Donna Harvey spent some of this summer’s hottest days searching for a place to live.
Beginning July 1, she knew city marshals could show up at her Jamaica home any day to evict her. So, she texted a long list of landlords. She trekked to the Bronx to seek help at a housing intake center. And with her 4-year-old son in tow, she checked into a shelter in Queens that was so sweltering she and her son couldn’t sleep.
“We couldn’t even close our eyes,” she said. “It was just that bad. It was very suffocating.”
Harvey’s experience is not unique. New Yorkers frequently navigate the upheaval of an eviction during the hot summer months. On June 23, when a blazing heat wave was blanketing the city, there were 59 evictions, according to a new report from the nonprofit Legal Services NYC, which represents tenants in housing court. During another heat wave, in early July, a pregnant client of the organization was evicted from her Bronx home when the heat index was nearly 100 degrees, the report said.
Now, Legal Services NYC is urging the city to ban evictions on extremely hot days. The group said kicking people out of their homes in scorching weather can exacerbate the already dangerous effects of extreme heat.
“It’s insufferably hot for all New Yorkers right now. We’ve had a brutally hot summer,” said Carolyn Norton, deputy chief of litigation and advocacy at Legal Services NYC and one of the report’s authors. “Imagine being forced out of your home with nowhere to go on one of the hottest days of the year.”
Spokespeople for Mayor Eric Adams’ office and the city Department of Investigation, which oversees evictions, did not immediately respond to requests for comment.
Legal Services NYC’s report found more than 7,500 New York City tenants and their families have been evicted from their homes on days when it was hotter than 90 degrees since 2017. The report also found a large share of evictions occur in the neighborhoods that are most vulnerable to heat.
Extreme heat can pose more than just an inconvenience during an eviction. More than 500 people die prematurely from heat illness in New York City each year, according to local emergency management officials. That’s about double the number of traffic fatalities last year.

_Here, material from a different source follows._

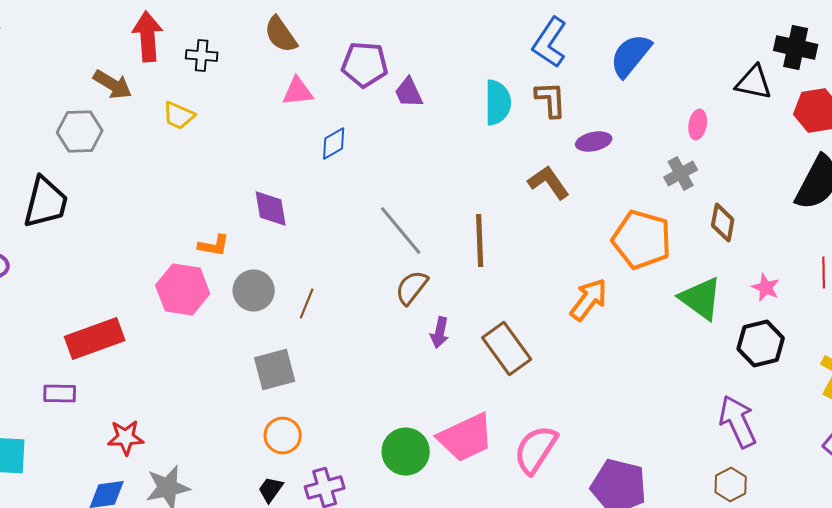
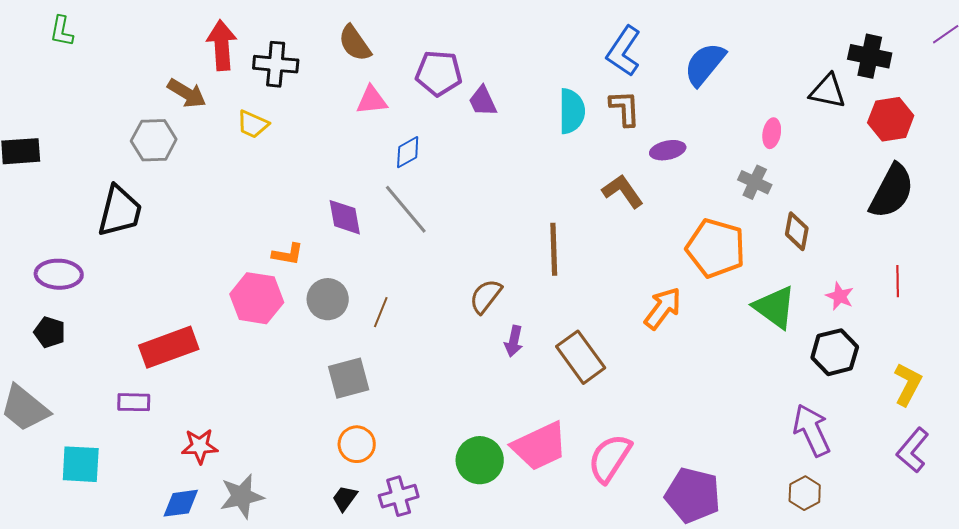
black cross: (202, 56) -> (276, 64), size x1.4
gray cross: (681, 174) -> (755, 182), turned -36
gray line: (401, 230) -> (406, 209), moved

It’s also far higher than the 382 recorded cases of homicides and non-negligent manslaughter in 2024, NYPD data shows.
As New York grapples with more frequent extreme heat due to climate change, Legal Services NYC is asking the city to implement a new policy to pause evictions on days when the heat index, or real-feel temperature, is forecast to exceed 90 degrees.
Norton said evictions can be more difficult to maneuver in the heat for various reasons. She said people may exert themselves more while packing up their belongings in a hot apartment. They may also have to brave the heat to travel to housing court or wait in line at an intake center to get into a shelter, she said.
And those who do end up in shelters may not have air conditioning. Gothamist previously reported four in 10 city shelters have no air conditioning in bedrooms.
New York City is filled with areas known as “urban heat islands” that feel especially hot because of a plethora tall buildings and a lack of trees, among other environmental conditions. The city tracks which neighborhoods are most vulnerable to heat based on several factors, including surface temperatures, green space, access to air conditioning and median income.
Legal Services NYC overlaid a map of the neighborhoods most vulnerable to heat with eviction cases, and found nearly two-thirds of evictions between 2017 and 2025 happened in communities that rank highest on the heat-vulnerability index — though not all of those evictions occur on hot days. Jamaica, Donna Harvey’s neighborhood, tends to be one of the hottest, according to city data.
The Department of Investigation sometimes pause evictions on particularly hot days. But Legal Services NYC said the agency should have a formal policy to prevent evictions during extreme heat so New Yorkers facing eviction will know ahead of time that they can stay in their home until the heat wave passes.
Several other places across the country have adopted similar policies. Maryland recently passed a law banning the execution of evictions during extreme weather. Sonoma County, California, bars evictions during official states of emergency. Cook County, Illinois, which includes Chicago, prohibits evictions when it’s extremely cold.
Harvey said dealing with an eviction in the heat created a “domino effect” of stress for her and others she encountered in the shelter system. As she lay in bed in the hot room, she said, she started to have a panic attack.
“ My mental was already in a place of finding adequate housing, stable housing for my child,” she said. “And I get to a place where now I’m even more flustered, because the heat is here.”
Harvey said she didn’t feel comfortable staying in the hot shelter with her son, who has asthma, and went back to her Jamaica apartment. A housing court judge agreed to pause her eviction proceedings while she searched for a new place, after her lawyer submitted evidence that she’d been in touch with a real estate broker and multiple landlords.
Harvey said she’s moving into a new apartment this month with help from her savings and a new part-time job as a home health aid. She’s relieved to be settled and plans to go back to school this fall.
“I needed peace,” Harvey said. “I could probably now get a good night’s sleep because I don’t feel like I’m twisting and turning, thinking about what are the next steps.”